A professora afirma que os questionamentos de sentenças arbitrais não são comuns. Porém, no universo de ações de nulidade movidas, a parcialidade dos árbitros é recorrente. Isso porque este seria o elo mais vulnerável, especialmente quando a sentença arbitral segue todo o protocolo. “Depois que a sentença arbitral é editada, o motivo mais vulnerável é o árbitro. E aí começa-se a procurar questões, criar de forma subjetiva para dizer, aos olhos deles, que o árbitro não poderia ser árbitro.” 

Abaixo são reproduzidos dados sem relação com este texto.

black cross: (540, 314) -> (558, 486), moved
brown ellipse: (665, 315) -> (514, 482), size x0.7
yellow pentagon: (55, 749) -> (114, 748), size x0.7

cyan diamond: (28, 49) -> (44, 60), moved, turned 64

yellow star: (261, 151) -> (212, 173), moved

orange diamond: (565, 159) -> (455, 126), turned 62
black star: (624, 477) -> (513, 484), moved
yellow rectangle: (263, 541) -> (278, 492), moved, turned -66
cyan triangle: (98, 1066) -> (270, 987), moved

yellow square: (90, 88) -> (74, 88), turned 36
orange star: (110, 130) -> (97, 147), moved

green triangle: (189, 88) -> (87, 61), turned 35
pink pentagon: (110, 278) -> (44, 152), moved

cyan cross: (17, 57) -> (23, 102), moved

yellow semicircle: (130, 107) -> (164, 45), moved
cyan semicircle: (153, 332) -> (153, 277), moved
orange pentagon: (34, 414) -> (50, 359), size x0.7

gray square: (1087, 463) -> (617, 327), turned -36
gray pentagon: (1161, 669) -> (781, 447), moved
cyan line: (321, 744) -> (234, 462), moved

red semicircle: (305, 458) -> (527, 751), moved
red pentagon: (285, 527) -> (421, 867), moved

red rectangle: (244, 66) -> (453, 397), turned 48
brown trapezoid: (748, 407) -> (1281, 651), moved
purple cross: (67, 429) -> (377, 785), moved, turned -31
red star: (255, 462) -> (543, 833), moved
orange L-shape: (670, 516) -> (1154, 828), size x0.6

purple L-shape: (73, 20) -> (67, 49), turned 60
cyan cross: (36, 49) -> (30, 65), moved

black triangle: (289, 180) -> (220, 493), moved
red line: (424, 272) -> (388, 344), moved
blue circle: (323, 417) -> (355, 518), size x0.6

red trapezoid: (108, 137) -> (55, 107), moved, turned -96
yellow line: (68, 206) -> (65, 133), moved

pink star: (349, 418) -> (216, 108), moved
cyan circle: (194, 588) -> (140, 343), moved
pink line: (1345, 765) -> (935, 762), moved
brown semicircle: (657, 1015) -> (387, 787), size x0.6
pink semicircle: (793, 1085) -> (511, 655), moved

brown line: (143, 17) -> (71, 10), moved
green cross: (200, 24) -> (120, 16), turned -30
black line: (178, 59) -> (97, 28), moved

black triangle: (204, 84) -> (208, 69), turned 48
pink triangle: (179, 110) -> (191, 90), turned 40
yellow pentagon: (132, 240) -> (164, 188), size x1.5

Selma Lemes diferencia conflito de interesse de interesses em comum. O primeiro seria o impedimento para atuação em uma arbitragem, como quando realmente há uma relação próxima, um trabalho recente feito para uma das partes, um interesse econômico envolvido. O segundo caso se dá pela participação em bancas acadêmicas, seminários, orientação de teses e dissertações e mesmo atuação profissional em arbitragem, mas de casos distintos, pelo fato de ser a área de atuação e especialização dos atores envolvidos.  

“É algo que vem também da doutrina francesa. Nós da área jurídica transitamos no ambiente jurídico como professores, proferimos palestra, participamos de bancas de doutorado e de mestrado, participamos de lançamento de livro, escrevemos livros em obras coletivas que também tem outros advogados. E isso não é motivo para nos impedir de sermos árbitros. As empresas quando indicam árbitros, elas procuram por pessoas qualificadas na área”, ressalta a professora. 

Selma Lemes celebra ainda que o acórdão do TJSP cita um enunciado da II Jornada de Prevenção e Solução Extrajudicial do Conselho da Justiça Federal (CJF), que se deu em agosto de 2021. É o Enunciado 110, segundo o qual “A omissão do árbitro em revelar às partes fato que possa denotar dúvida quanto à sua imparcialidade e independência não significa, por si só, que esse árbitro seja parcial ou lhe falte independência, devendo o juiz avaliar a relevância do fato não revelado para decidir ação anulatória”.

O Enunciado 97 é outro que, no entendimento dela, deve servir de baliza para casos semelhantes: “O conceito de dúvida justificada na análise da independência e imparcialidade do árbitro deve observar critério objetivo e ser efetuado na visão de um terceiro que, com razoabilidade, analisaria a questão levando em consideração os fatos e as circunstâncias específicas”.

Neste segundo, a professora explica que, caso, durante o procedimento arbitral, como alegou o médico à Justiça, surgisse algum fato novo, deveria ter sido comunicado ao tribunal arbitral para que este chamasse um terceiro independente para avaliar a questão. Antes disso, os questionamentos devem ser feitos no momento da indicação dos árbitros. 

“Teria que ter objetado na arbitragem e não levou. O sistema da arbitragem dispõe de uma forma de resolver isso, que é a instalação de um comitê de impugnação. Ele poderia fazer uso de um incidente de impugnação em que a pedido da parte, instala-se um comitê, formado por três outros árbitros que não atuam no caso, para analisarem a questão, abrindo a oportunidade para as partes falarem, à luz da lei”, descreve.